Bay windows come in all shapes and sizes. But in Scotland, the most common bay windows can be found in properties from the Victorian and Edwardian periods. Often sporting windows of 2.70m height and more, it can be difficult to find the right curtains or blinds for them. So, let’s find out how to dress a bay window!
The challenge of dressing bay windows
While there are different types of bay windows, they all have one thing in common. They project outwards from the building, adding space and light to the room as well as opening up almost panoramic views.
Whether you have a square bay window, a splay bay window or a curved bay window, a modern or a period property, it’s all about the placement of your curtains and blinds. And that depends on the available space and features like shutters and radiators.
Curtians and blinds for bay windows
1. Available space
To decide where to best place your window treatments, you need to see how much free wall space you have beyond the edge or frame of your bay window.
As for curtains, you usually have three options. You can either place them inside the bay window which means losing some of the light when your curtains are open.
To avoid that, you can place them outside the recess. This, however, requires more fabric which adds to the cost. And you may have furniture or a radiator on the wall outside the recess, which makes this option impractical.
Both of these options have the curtains curve around the inside of the bay window. Alternatively, you can simply place the curtains outside the bay window, in line with the outside wall.
This means they block off the bay window from the rest of the room when drawn. So, you’ll lose less light during the day, but you will lose room space in the evening.
If you prefer blinds, the ideal placement is right above the window, so you need enough space above or within the frame. Roller blinds and Roman blinds are ideal for bay windows. Although due to their design, Roman blinds block more light during the day than roller blinds.
Blinds can also be combined with curtains or dress curtains. The latter, also called decorative or non-working curtains, are a great way to frame a bay window.
Another popular choice when combining blinds with curtains are semi-sheer blinds, offering additional protection from direct sunlight during the day without losing too much daylight.
2. Shutters & radiators
The good news. Dressing your bay window with curtains and/or blinds when you have working shutters is absolutely possible. The not-so-good news. It does make things a bit trickier and can limit your choices.
When using both window treatments and shutters, it’s important to place your curtains and blinds high enough. This way you make sure you have enough space for your shutters to open and close smoothly without catching on the curtains.

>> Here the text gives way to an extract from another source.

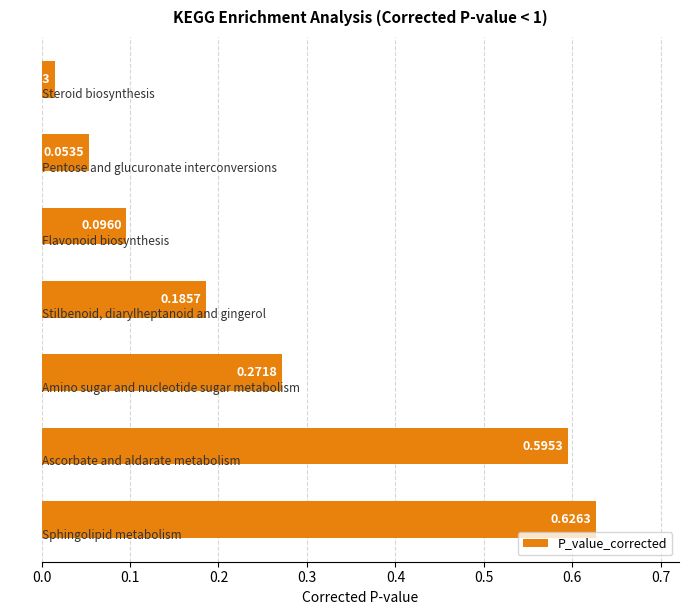

What is the difference between the second highest and second lowest values?

0.5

If you have a radiator in your bay window, you’ll likely lose heat when adding curtains to the mix. Blinds – on their own or in combination with dress curtains – might be a better choice in that case.

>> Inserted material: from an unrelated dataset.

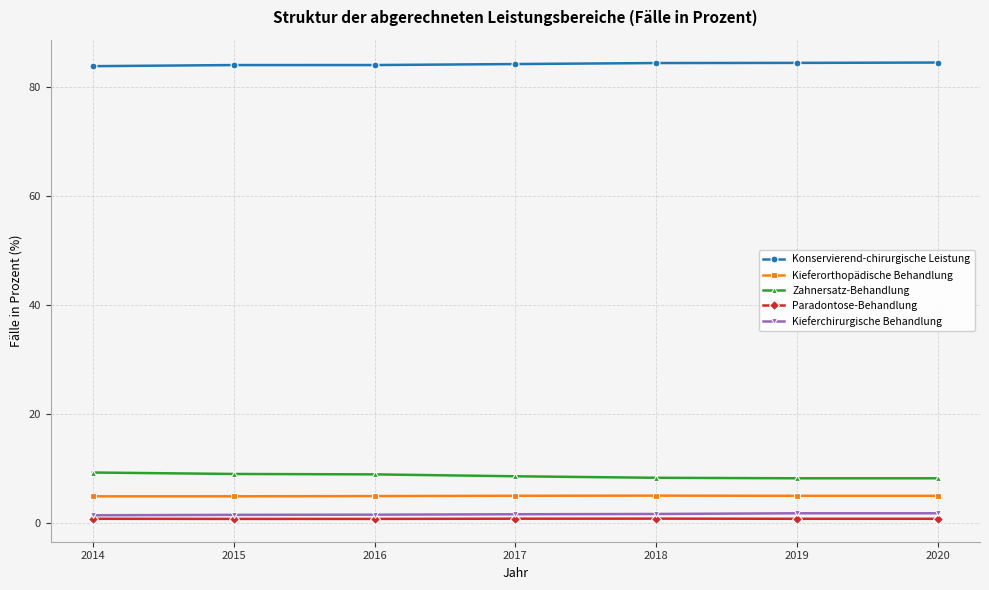

In Kieferorthopädische Behandlung, how many points are higher than both neighbors (excluding endpoints)?

1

You can, of course, choose sill-length curtains to avoid any issues with radiators. But these can look awkward, especially with big windows, so I’d always recommend full-length curtains in that case.
Poles & tracks for bay windows
When it comes to poles and tracks for bay windows, the main thing is that they need to be bendable. Unless you choose a straight curtain on the outside of the recess, covering the whole of the bay window, the best material for poles and tracks is metal.
You can use wooden poles on the inside of your bay window as well, but the corners of the window mean sharp joints which, in turn, means you have to use passing rings to be able to draw the curtains.
The better options are tracks that are bent to suit your bay window or a clever solution that looks like a curtain pole but works like a track, combining the best of both worlds.
You also have the choice of using the pole or track as a feature of your home décor or hiding the way your curtains and/or blinds are hung.
Pelmets are the ideal way if you’d rather hide the poles or tracks, a very popular option being to combine pelmets with Roman blinds, for example.
Another tip. If you have an Edinburgh-sized bay window with over 2.70m high windows, make sure you choose a corded curtain track or pole. Otherwise, it can be quite difficult to draw and open your curtains, especially if you’ve selected a heavy fabric or interlining.